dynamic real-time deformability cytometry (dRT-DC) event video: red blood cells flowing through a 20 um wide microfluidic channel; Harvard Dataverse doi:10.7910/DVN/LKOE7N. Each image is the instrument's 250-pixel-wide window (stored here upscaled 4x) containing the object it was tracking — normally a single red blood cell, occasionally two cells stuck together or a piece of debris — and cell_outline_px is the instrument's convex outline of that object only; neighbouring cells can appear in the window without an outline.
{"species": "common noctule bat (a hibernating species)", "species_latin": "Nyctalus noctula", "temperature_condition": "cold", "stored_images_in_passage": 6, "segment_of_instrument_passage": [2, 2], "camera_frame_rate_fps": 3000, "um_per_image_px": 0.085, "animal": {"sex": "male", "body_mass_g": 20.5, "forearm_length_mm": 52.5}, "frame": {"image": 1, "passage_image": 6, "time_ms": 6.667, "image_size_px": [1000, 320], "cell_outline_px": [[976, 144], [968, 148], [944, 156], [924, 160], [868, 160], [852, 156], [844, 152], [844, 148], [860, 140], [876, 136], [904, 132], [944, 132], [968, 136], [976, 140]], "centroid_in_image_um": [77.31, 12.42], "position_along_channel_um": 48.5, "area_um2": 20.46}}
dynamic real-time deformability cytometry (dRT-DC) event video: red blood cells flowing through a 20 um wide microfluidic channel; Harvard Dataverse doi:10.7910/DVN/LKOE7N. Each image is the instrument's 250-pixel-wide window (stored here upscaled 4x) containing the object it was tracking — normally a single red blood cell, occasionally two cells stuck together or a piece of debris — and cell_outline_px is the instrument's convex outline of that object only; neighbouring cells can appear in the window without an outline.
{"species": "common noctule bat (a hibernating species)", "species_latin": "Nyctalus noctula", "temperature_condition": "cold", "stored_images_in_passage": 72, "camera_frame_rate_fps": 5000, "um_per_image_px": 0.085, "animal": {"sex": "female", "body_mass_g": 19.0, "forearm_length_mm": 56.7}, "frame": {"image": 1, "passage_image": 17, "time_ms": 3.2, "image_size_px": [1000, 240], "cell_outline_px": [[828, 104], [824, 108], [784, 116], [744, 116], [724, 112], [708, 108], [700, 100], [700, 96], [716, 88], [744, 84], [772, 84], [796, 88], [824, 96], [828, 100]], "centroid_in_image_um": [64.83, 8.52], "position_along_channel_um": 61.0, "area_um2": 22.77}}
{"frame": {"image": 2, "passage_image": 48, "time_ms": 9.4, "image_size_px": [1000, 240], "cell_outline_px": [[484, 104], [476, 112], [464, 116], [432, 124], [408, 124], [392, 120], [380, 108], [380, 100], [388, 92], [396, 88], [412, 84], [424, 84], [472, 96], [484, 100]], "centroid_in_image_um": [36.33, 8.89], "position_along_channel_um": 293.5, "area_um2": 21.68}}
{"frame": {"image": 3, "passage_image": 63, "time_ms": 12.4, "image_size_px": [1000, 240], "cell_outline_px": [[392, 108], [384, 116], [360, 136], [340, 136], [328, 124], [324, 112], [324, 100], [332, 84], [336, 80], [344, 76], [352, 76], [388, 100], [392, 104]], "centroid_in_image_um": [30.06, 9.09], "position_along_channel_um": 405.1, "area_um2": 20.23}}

# EXERCISE DIRECTIONS:
Extract the full listing above without alteration.

# FULL SOLUTION:
dynamic real-time deformability cytometry (dRT-DC) event video: red blood cells flowing through a 20 um wide microfluidic channel; Harvard Dataverse doi:10.7910/DVN/LKOE7N. Each image is the instrument's 250-pixel-wide window (stored here upscaled 4x) containing the object it was tracking — normally a single red blood cell, occasionally two cells stuck together or a piece of debris — and cell_outline_px is the instrument's convex outline of that object only; neighbouring cells can appear in the window without an outline.
{"species": "common noctule bat (a hibernating species)", "species_latin": "Nyctalus noctula", "temperature_condition": "cold", "stored_images_in_passage": 6, "segment_of_instrument_passage": [2, 2], "camera_frame_rate_fps": 3000, "um_per_image_px": 0.085, "animal": {"sex": "male", "body_mass_g": 20.5, "forearm_length_mm": 52.5}, "frame": {"image": 1, "passage_image": 6, "time_ms": 6.667, "image_size_px": [1000, 320], "cell_outline_px": [[976, 144], [968, 148], [944, 156], [924, 160], [868, 160], [852, 156], [844, 152], [844, 148], [860, 140], [876, 136], [904, 132], [944, 132], [968, 136], [976, 140]], "centroid_in_image_um": [77.31, 12.42], "position_along_channel_um": 48.5, "area_um2": 20.46}}
dynamic real-time deformability cytometry (dRT-DC) event video: red blood cells flowing through a 20 um wide microfluidic channel; Harvard Dataverse doi:10.7910/DVN/LKOE7N. Each image is the instrument's 250-pixel-wide window (stored here upscaled 4x) containing the object it was tracking — normally a single red blood cell, occasionally two cells stuck together or a piece of debris — and cell_outline_px is the instrument's convex outline of that object only; neighbouring cells can appear in the window without an outline.
{"species": "common noctule bat (a hibernating species)", "species_latin": "Nyctalus noctula", "temperature_condition": "cold", "stored_images_in_passage": 72, "camera_frame_rate_fps": 5000, "um_per_image_px": 0.085, "animal": {"sex": "female", "body_mass_g": 19.0, "forearm_length_mm": 56.7}, "frame": {"image": 1, "passage_image": 17, "time_ms": 3.2, "image_size_px": [1000, 240], "cell_outline_px": [[828, 104], [824, 108], [784, 116], [744, 116], [724, 112], [708, 108], [700, 100], [700, 96], [716, 88], [744, 84], [772, 84], [796, 88], [824, 96], [828, 100]], "centroid_in_image_um": [64.83, 8.52], "position_along_channel_um": 61.0, "area_um2": 22.77}}
{"frame": {"image": 2, "passage_image": 48, "time_ms": 9.4, "image_size_px": [1000, 240], "cell_outline_px": [[484, 104], [476, 112], [464, 116], [432, 124], [408, 124], [392, 120], [380, 108], [380, 100], [388, 92], [396, 88], [412, 84], [424, 84], [472, 96], [484, 100]], "centroid_in_image_um": [36.33, 8.89], "position_along_channel_um": 293.5, "area_um2": 21.68}}
{"frame": {"image": 3, "passage_image": 63, "time_ms": 12.4, "image_size_px": [1000, 240], "cell_outline_px": [[392, 108], [384, 116], [360, 136], [340, 136], [328, 124], [324, 112], [324, 100], [332, 84], [336, 80], [344, 76], [352, 76], [388, 100], [392, 104]], "centroid_in_image_um": [30.06, 9.09], "position_along_channel_um": 405.1, "area_um2": 20.23}}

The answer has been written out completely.